Resident Evil: Welcome To Racoon City Gets R-Rating For Its Violent Nature
In a relief to Resident Evil fans, Resident Evil: Welcome to Raccoon City has recently been gifted with the R-rating by the MPA, officially. The movie has earned this rating owing to its “Strong violence and gore, and language throughout,” which is certainly what you would want in a movie filled with zombies and other creepy horrors. This reaches from the courtesy of Bloody Disgusting.
With the Courtesy of Sony Pictures, Resident Evil: Welcome to Raccoon City will throw audiences right into the undead storyline. Once the hyped home of pharmaceutical giant Umbrella Corporation, Raccoon City is now living its last days’ Midwestern town. The company’s evacuation left the city a no man’s land… with evil rising below the surface.

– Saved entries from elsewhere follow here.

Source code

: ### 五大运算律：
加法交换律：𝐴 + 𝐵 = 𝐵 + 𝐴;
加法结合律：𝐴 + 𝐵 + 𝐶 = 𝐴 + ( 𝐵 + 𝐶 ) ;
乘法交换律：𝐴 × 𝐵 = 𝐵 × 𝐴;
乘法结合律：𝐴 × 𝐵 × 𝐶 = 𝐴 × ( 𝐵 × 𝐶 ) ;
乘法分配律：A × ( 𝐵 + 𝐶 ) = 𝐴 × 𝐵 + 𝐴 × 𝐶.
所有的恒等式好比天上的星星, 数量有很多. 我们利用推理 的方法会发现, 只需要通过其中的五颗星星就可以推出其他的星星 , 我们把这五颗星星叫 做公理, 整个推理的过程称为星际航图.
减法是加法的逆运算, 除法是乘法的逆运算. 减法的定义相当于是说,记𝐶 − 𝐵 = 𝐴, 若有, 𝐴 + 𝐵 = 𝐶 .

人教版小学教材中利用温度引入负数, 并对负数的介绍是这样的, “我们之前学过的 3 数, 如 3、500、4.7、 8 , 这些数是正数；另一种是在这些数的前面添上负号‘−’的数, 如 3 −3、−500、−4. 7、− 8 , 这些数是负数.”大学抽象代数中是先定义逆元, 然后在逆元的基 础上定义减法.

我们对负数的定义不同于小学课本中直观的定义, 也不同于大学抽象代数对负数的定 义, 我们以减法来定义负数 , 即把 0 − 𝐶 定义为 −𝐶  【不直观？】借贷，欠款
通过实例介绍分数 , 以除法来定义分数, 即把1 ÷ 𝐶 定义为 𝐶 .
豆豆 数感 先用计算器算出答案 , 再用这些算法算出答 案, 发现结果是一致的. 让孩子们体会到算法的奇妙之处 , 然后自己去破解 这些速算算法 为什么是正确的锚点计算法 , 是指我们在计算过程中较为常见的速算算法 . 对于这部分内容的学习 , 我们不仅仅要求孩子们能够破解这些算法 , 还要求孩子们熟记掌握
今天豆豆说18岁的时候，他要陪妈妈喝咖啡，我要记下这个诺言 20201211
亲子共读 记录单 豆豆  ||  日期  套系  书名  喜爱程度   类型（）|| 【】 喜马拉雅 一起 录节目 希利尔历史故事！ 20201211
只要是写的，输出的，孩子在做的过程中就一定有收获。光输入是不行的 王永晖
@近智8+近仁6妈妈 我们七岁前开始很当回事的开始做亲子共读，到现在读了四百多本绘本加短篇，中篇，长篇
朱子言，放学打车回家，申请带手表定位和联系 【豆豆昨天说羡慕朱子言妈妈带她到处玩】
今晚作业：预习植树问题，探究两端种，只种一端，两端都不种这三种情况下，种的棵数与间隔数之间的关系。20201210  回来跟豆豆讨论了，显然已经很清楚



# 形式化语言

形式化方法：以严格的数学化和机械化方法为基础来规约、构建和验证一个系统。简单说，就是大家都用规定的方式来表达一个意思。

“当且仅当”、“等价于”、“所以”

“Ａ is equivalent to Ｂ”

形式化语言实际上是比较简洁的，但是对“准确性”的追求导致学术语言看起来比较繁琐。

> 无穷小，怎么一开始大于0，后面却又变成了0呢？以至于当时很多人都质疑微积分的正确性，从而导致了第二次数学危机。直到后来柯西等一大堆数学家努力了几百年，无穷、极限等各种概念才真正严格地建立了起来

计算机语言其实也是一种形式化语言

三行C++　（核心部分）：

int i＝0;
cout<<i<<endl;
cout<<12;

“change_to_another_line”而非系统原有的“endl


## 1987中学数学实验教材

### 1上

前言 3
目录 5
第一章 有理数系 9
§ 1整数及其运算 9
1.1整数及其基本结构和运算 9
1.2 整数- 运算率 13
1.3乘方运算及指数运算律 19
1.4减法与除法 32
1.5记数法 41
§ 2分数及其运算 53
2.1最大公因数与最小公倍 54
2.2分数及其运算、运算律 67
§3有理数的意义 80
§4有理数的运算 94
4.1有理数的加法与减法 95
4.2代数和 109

When that evil is released from its chains, the townspeople are changed for eternity and a handful of survivors must work in cooperation to unveil the truth of Umbrella and survive the night.
Written and directed by Johannes Roberts, Resident Evil: Welcome to Raccoon City will according to sources take inspiration from both the games by Capcom, as well as a reset of the Resident Evil movie series starring Milla Jovovich. Resident Evil: Welcome to Raccoon City has a whole cast of rising talent that contains Kaya Scodelario (Pirates of the Caribbean: Dead Men Tell No Tales), Robbie Amell (The Duff), Hannah John-Kamen (Ant-Man and the Wasp), Tom Hopper (The Umbrella Academy), Avan Jogia (Zombieland: Double Tap) and Neal McDonough (Sonic the Hedgehog), and will feature other familiar characters from the video game franchise including Claire Redfield, Jill Valentine, and Chris Redfield, amongst others.

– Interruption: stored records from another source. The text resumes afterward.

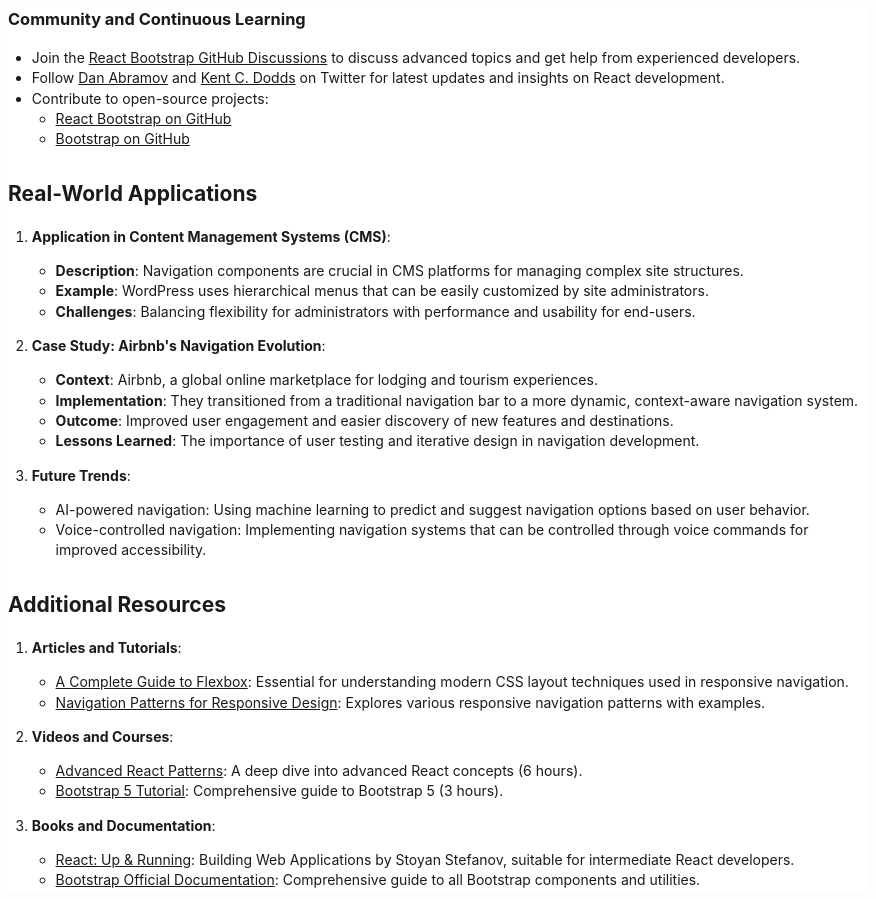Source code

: ### Community and Continuous Learning

- Join the [React Bootstrap GitHub Discussions](https://github.com/react-bootstrap/react-bootstrap/discussions) to discuss advanced topics and get help from experienced developers.
- Follow [Dan Abramov](https://twitter.com/dan_abramov) and [Kent C. Dodds](https://twitter.com/kentcdodds) on Twitter for latest updates and insights on React development.
- Contribute to open-source projects:
  - [React Bootstrap on GitHub](https://github.com/react-bootstrap/react-bootstrap)
  - [Bootstrap on GitHub](https://github.com/twbs/bootstrap)

## Real-World Applications

1. **Application in Content Management Systems (CMS)**:
   - **Description**: Navigation components are crucial in CMS platforms for managing complex site structures.
   - **Example**: WordPress uses hierarchical menus that can be easily customized by site administrators.
   - **Challenges**: Balancing flexibility for administrators with performance and usability for end-users.

2. **Case Study: Airbnb's Navigation Evolution**:
   - **Context**: Airbnb, a global online marketplace for lodging and tourism experiences.
   - **Implementation**: They transitioned from a traditional navigation bar to a more dynamic, context-aware navigation system.
   - **Outcome**: Improved user engagement and easier discovery of new features and destinations.
   - **Lessons Learned**: The importance of user testing and iterative design in navigation development.

3. **Future Trends**:
   - AI-powered navigation: Using machine learning to predict and suggest navigation options based on user behavior.
   - Voice-controlled navigation: Implementing navigation systems that can be controlled through voice commands for improved accessibility.

## Additional Resources

1. **Articles and Tutorials**:
   - [A Complete Guide to Flexbox](https://css-tricks.com/snippets/css/a-guide-to-flexbox/): Essential for understanding modern CSS layout techniques used in responsive navigation.
   - [Navigation Patterns for Responsive Design](https://bradfrost.com/blog/post/responsive-nav-patterns/): Explores various responsive navigation patterns with examples.

2. **Videos and Courses**:
   - [Advanced React Patterns](https://frontendmasters.com/courses/advanced-react-patterns/): A deep dive into advanced React concepts (6 hours).
   - [Bootstrap 5 Tutorial](https://www.youtube.com/watch?v=-qfEOE4vtxE): Comprehensive guide to Bootstrap 5 (3 hours).

3. **Books and Documentation**:
   - [React: Up & Running](https://www.oreilly.com/library/view/react-up/9781492051459/): Building Web Applications by Stoyan Stefanov, suitable for intermediate React developers.
   - [Bootstrap Official Documentation](https://getbootstrap.com/docs/5.3/getting-started/introduction/): Comprehensive guide to all Bootstrap components and utilities.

Star Tom Hopper has also since confirmed to fans of the video game franchise that Resident Evil: Welcome to Raccoon City will be plotted to interest the die-hard fanbase, unveiling that the source material has had a major impact on every element of the upcoming installation. “But I think from an aesthetic point of view, I think the games really influence this well,” Hopper tells. “It is an aesthetic that, certainly when we were shooting it, that I was like, ‘Man, it feels like the game.’ I’m really hoping that fans of the game take something nice away from it, that it’s the game plus more. Plus, more of a depth to these characters.”